### Work request:
Output all of the entries exactly as written.
☆ ☆ ☆ ☆ ☆
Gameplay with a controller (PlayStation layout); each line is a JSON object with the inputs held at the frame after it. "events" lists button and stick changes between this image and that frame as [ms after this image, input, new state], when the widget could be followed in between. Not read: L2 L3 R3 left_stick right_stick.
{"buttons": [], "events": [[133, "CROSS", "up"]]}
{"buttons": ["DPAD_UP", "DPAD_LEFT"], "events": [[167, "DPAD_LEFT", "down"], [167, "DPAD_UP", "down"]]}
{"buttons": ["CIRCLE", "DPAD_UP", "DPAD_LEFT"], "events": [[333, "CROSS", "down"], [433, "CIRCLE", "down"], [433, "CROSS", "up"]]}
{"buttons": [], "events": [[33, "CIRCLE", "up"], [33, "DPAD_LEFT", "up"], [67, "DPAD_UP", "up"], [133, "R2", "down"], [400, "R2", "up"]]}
☆ ☆ ☆ ☆ ☆
### Task response:
Gameplay with a controller (PlayStation layout); each line is a JSON object with the inputs held at the frame after it. "events" lists button and stick changes between this image and that frame as [ms after this image, input, new state], when the widget could be followed in between. Not read: L2 L3 R3 left_stick right_stick.
{"buttons": [], "events": [[133, "CROSS", "up"]]}
{"buttons": ["DPAD_UP", "DPAD_LEFT"], "events": [[167, "DPAD_LEFT", "down"], [167, "DPAD_UP", "down"]]}
{"buttons": ["CIRCLE", "DPAD_UP", "DPAD_LEFT"], "events": [[333, "CROSS", "down"], [433, "CIRCLE", "down"], [433, "CROSS", "up"]]}
{"buttons": [], "events": [[33, "CIRCLE", "up"], [33, "DPAD_LEFT", "up"], [67, "DPAD_UP", "up"], [133, "R2", "down"], [400, "R2", "up"]]}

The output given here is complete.